Discovery of new inhibitors of aldose reductase from molecular docking and database screening
Rastelli, Giulio,Ferrari, Anna Maria,Costantino, Luca,Gamberini, Maria Cristina
, p. 1437 - 1450 (2007/10/03)
Aldose reductase (ALR2) is a target enzyme for the treatment of diabetic complications. Owing to the limited number of currently available drugs for the treatment of diabetic complications, the discovery of new inhibitors of ALR2 that can potentially be optimized as drugs appears highly desirable. In this study, a molecular docking analysis of the structures of more than 127,000 organic compounds contained in the National Cancer Institute database was performed to find and score molecules that are complementary to ALR2. Besides retrieving several carboxylic acid derivatives, which are known to generally inhibit aldose reductase, docking proposed other families of putative inhibitors such as sulfonic acids, nitro-derivatives, sulfonamides and carbonyl derivatives. Twenty-five compounds, chosen as the highest-scoring representatives of each of these families, were tested as aldose reductase inhibitors.
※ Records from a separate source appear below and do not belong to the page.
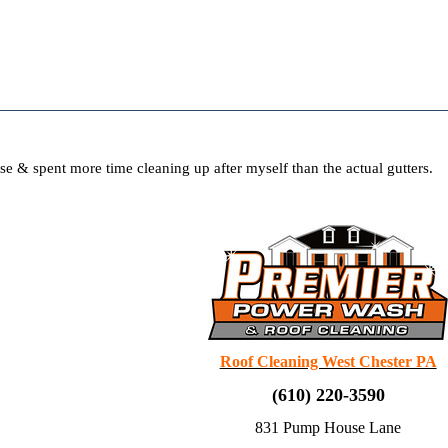
use & spent more time cleaning up after myself than the actual gutters.
Roof Cleaning West Chester PA
(610) 220-3590
831 Pump House Lane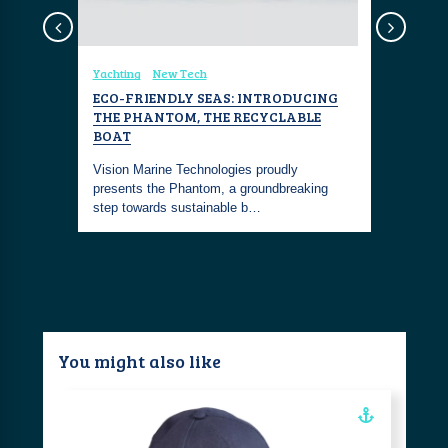
sign
Yachting
New Tech
Coastal Fa
 BLUE'
ECO-FRIENDLY SEAS: INTRODUCING
MARINAG
THE PHANTOM, THE RECYCLABLE
ALBISHO
BOAT
CHRONO
um is
nd lush
Vision Marine Technologies proudly
The Marina
presents the Phantom, a groundbreaking
Albishorn 
step towards sustainable b…
limited to
You might also like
Five of them were found to inhibit aldose reductase in the micromolar range. For these active compounds, selectivity with respect to the closely-related aldehyde reductase was determined by measuring the corresponding inhibitory activities. The structures of the complexes between the new lead inhibitors and aldose reductase, here refined with molecular mechanics and molecular dynamics calculations, suggest that new pharmacophoric groups can bind aldose reductase very efficiently. In the case of the family of the nitro-derivative inhibitors, a class of particularly interesting compounds, a round of optimizations was performed with the synthesis and biological evaluation of a series of derivatives aimed at testing the proposed binding mode and at improving interaction with active site residues. Starting from a hit compound having an IC50 of 42 μM, the most potent compound synthesized showed a 10-fold increase in inhibitory activity and 10-fold selectivity with respect to ALR1, and structure-activity relationships of the designed compounds were in agreement with the proposed mode of binding at the active site.